70 Nor do I accept the applicant's argument based on what is said to be a failure by the Minister to state that he placed little or no weight on the character references. Mr Williams argued, on the basis of the majority judgment in Minister for Immigration and Multicultural Affairs v Singh (2000) 98 FCR 469, at 481, that if the Minister was actually induced to come to his decision because he placed no weight on the character references he was obliged by s 501G(1)(e) to disclose that element in the reasoning process. For the reasons I have given, a fair reading of the decision record and the statement of reasons discloses that the Minister did consider the references, but gave them little or no weight in deciding that he was not satisfied that the applicant had passed the character test.
71 Finally, in my view, the rule of evidence in Jones v Dunkel does not assist the applicant. Assuming that rule to apply in the present case, the unexplained failure of the Minister to give evidence does not provide positive evidence that he did not have regard to the character references, but leaves the Court in a position where opposing inferences can be drawn more confidently because they are not contradicted by the person who has knowledge of the relevant events: Minister v Western Australia, at 62. The reasons of the Minister are in evidence. As I have explained, the evidence suggests that the Minister did have regard to the character references. In short, the inferences that the applicant seeks to draw have been contradicted by the Minister's statement of reasons.
72 I should add that some observations in Minister v Jia suggest that the principle in Jones v Dunkel may not apply to Ministers whose personal decisions are challenged in judicial review proceedings in the same way as it does to other litigants who choose not to give evidence: see at [143], per Kirby J; at [284], per Callinan J. It is not necessary to decide whether these observations, which were made in a case involving claims of actual bias against the Minister, apply to the circumstances of the present case.

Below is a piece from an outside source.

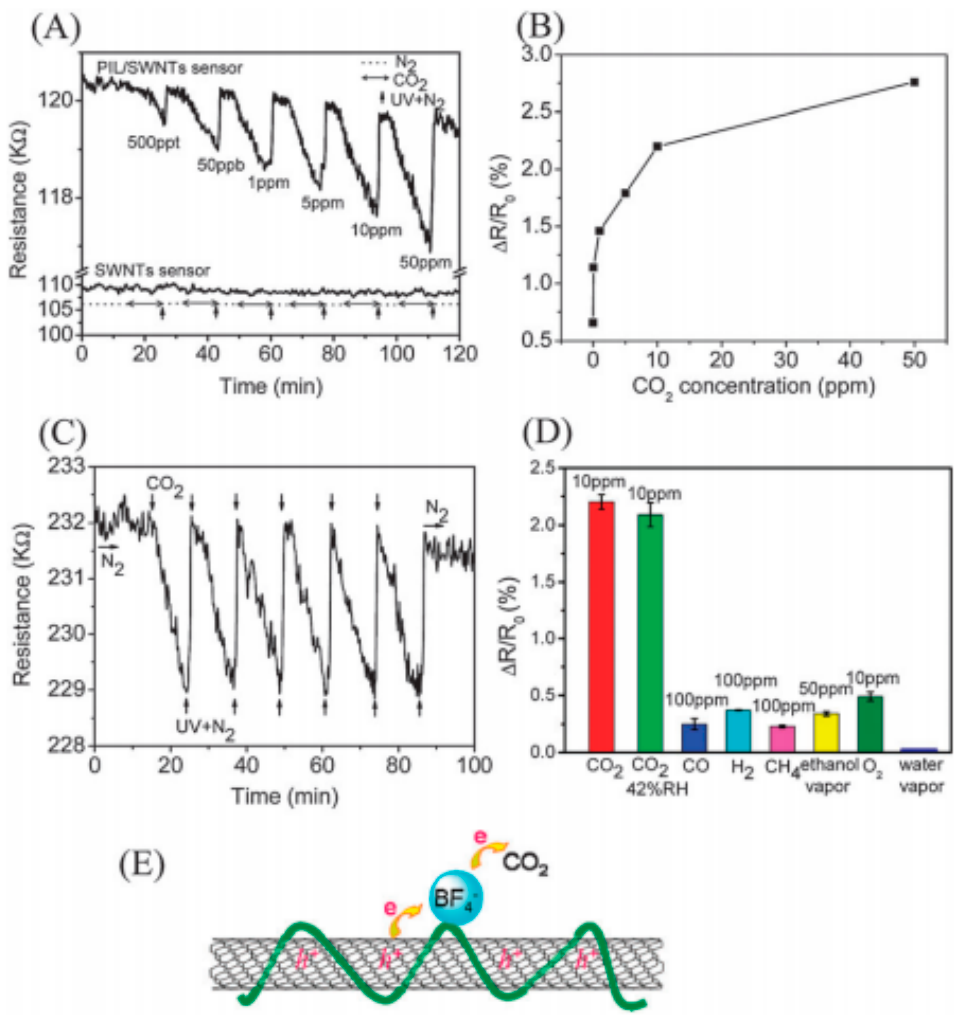
Figure 18. ( A ) shows the response of pristine single walled carbon nanotubes ( B ) Change in resistance with respect to CO 2 concentrations. ( C ) Successive injections of 1 ppm CO 2 to the sensor. ( D ) Response of the sensor to: CO 2 (10 ppm); CO 2 (10 ppm) + relative humidity (42%); 100 ppm H 2 ; 100 ppm CH 4 ; 50 ppm ethanol; 10 ppm O 2 and relative humidity (42%). ( E ) Sensor mechanism. Reproduced with permission from [67].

73 In my opinion, on the balance of probabilities, the Minister gave realistic consideration to the information contained in the character references by means of an "active intellectual process". He therefore complied with the requirements of s 54(1) of the Migration Act. It follows that the applicant has not satisfied me that the Minister did not "have regard to" the references. Accordingly, the applicant has not made out the claim for relief remitted to this Court.